**Document excerpt:**
#####

Pate’s son reached the shore safely before first responders arrived at the scene, Glynn County Fire-Rescue acting Chief Vinnie DiCristofalo told CNN.

“I don’t have direct information whether they were together and got drawn out,” DiCristofalo said.

The tidal currents along Glynn County’s shoreline are among the strongest on the East Coast, according to the Brunswick News. There is an average difference of 8 feet between high and low tides, which are exacerbated at Gould’s Inlet, where outgoing waters rush from a swift tidal creek.

Pate leaves a wife and two sons behind.

Georgia attorney Page Pate died Sunday after he was caught in a rip current.
Page, Johnson & Church/Facebook

“Some of Page’s happiest moments were on trips with his sons, whether long hikes on the West Coast or taking in Nascar races,” Pate’s firm said in a statement.

According to the firm, he has been named to the list of Super Lawyers for the past 12 consecutive years and named on US News’ list of The Best Lawyers in America for the last seven years.

#####

**Data extracts:**
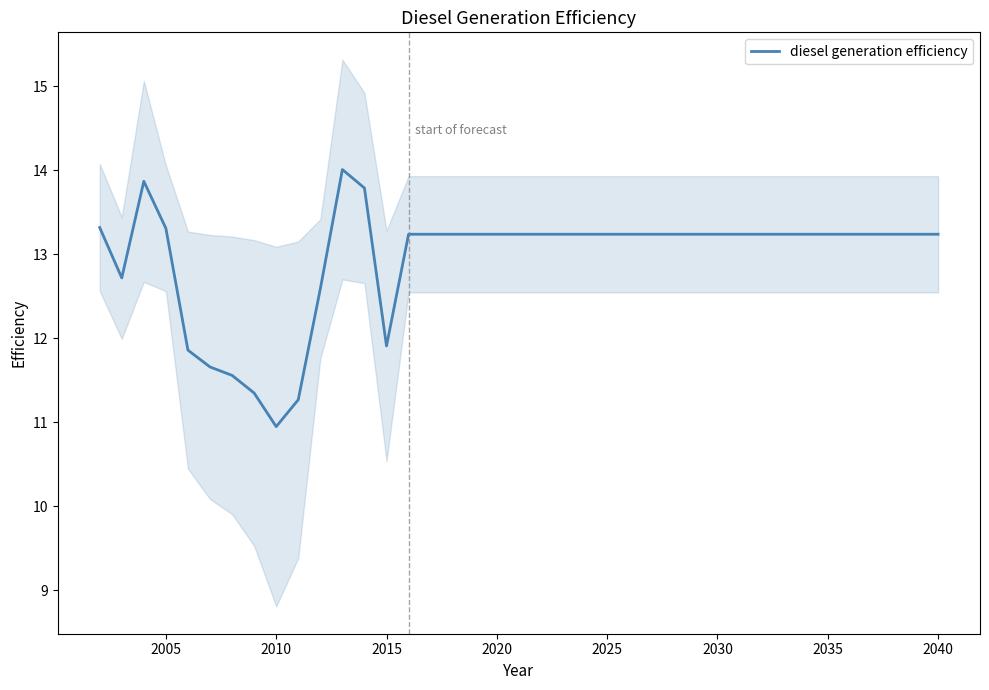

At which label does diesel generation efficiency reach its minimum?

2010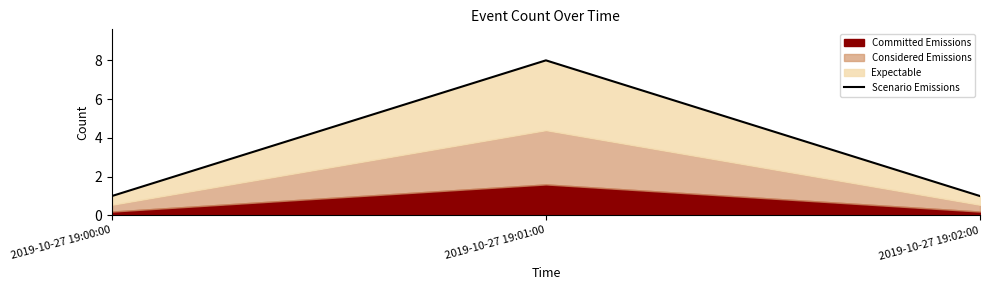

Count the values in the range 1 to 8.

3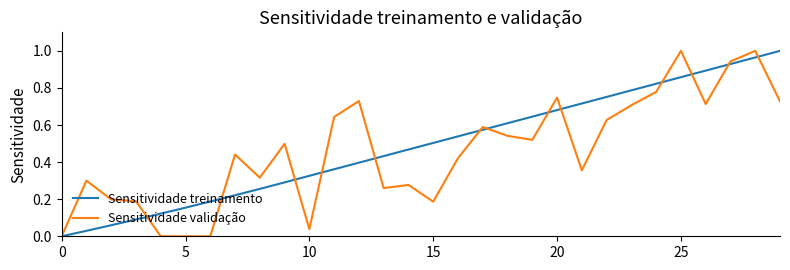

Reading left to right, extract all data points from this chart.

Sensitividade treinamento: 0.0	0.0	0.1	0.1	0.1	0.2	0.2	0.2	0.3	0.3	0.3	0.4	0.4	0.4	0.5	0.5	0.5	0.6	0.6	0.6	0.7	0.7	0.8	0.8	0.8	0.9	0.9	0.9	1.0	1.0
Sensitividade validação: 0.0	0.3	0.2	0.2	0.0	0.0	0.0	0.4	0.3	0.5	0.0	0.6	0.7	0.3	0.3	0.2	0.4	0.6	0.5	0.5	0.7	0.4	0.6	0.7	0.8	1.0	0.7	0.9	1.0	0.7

#####

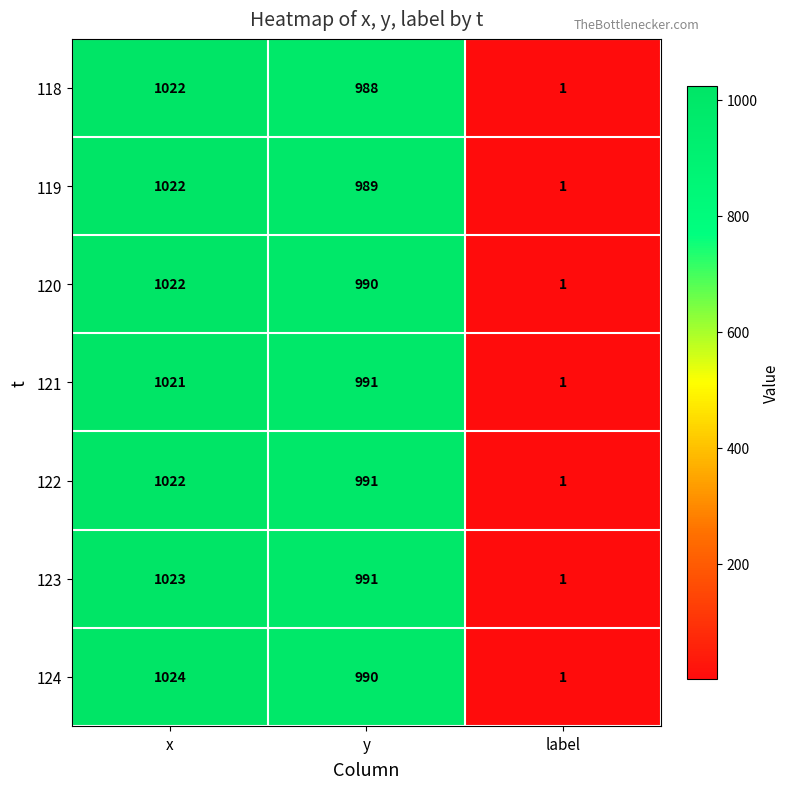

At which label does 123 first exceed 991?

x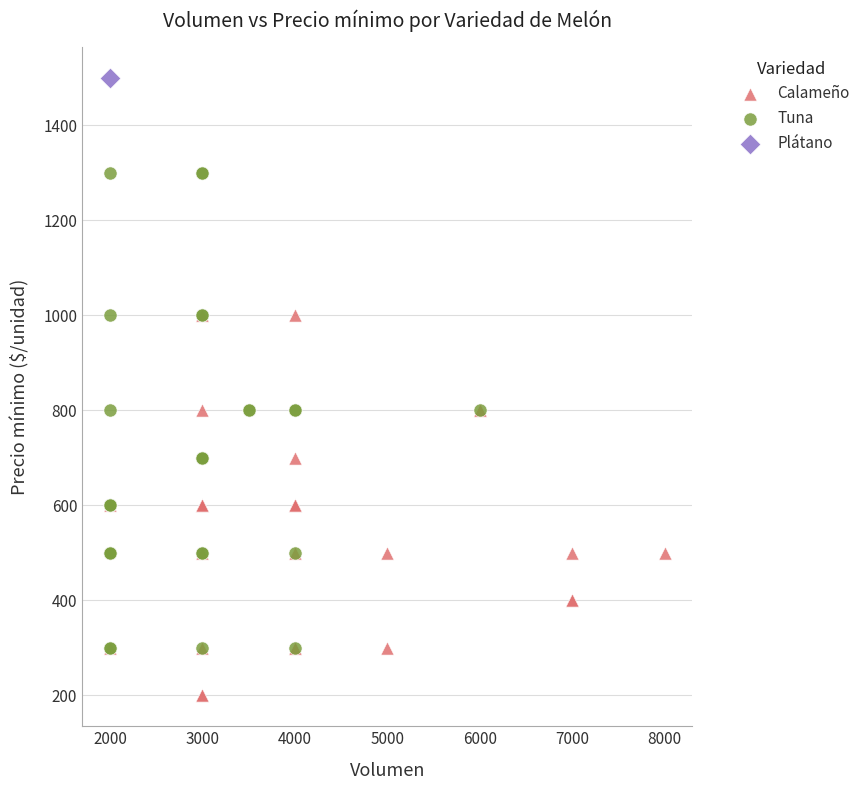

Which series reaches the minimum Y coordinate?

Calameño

#####

**Written task 1:** Reproduce the stretch from "Georgia attorney Page" through "in a statement." from the article on Page Pate's death.
**Written task 2:** Carry on writing the news article about attorney Page Pate, picking up after its final sentence.

**Reply 1:**
Georgia attorney Page Pate died Sunday after he was caught in a rip current.
Page, Johnson & Church/Facebook

“Some of Page’s happiest moments were on trips with his sons, whether long hikes on the West Coast or taking in Nascar races,” Pate’s firm said in a statement.

**Reply 2:**
“Though he was a formidable, sometimes intimidating, attorney in the courtroom, Page had an easy smile, an earnest laugh, and a great sense of humor,” the firm continued.

Page Pate appears on CNN.
Pate served as an expert legal commentator for various media outlets.
CNN via Page, Johnson & Church

Pate was a founding member and Board Executive Committee member of the Georgia Innocence Project.

“Above all else, we will remember Page’s kindness and generosity, always willing to give anything he could to help, whether it be a personal matter or professional, and never asking for anything in return,” the nonprofit said on Twitter.

Pate also served as an expert legal commentator for various media outlets, including CNN, NPR, the New York Times and the Associated Press.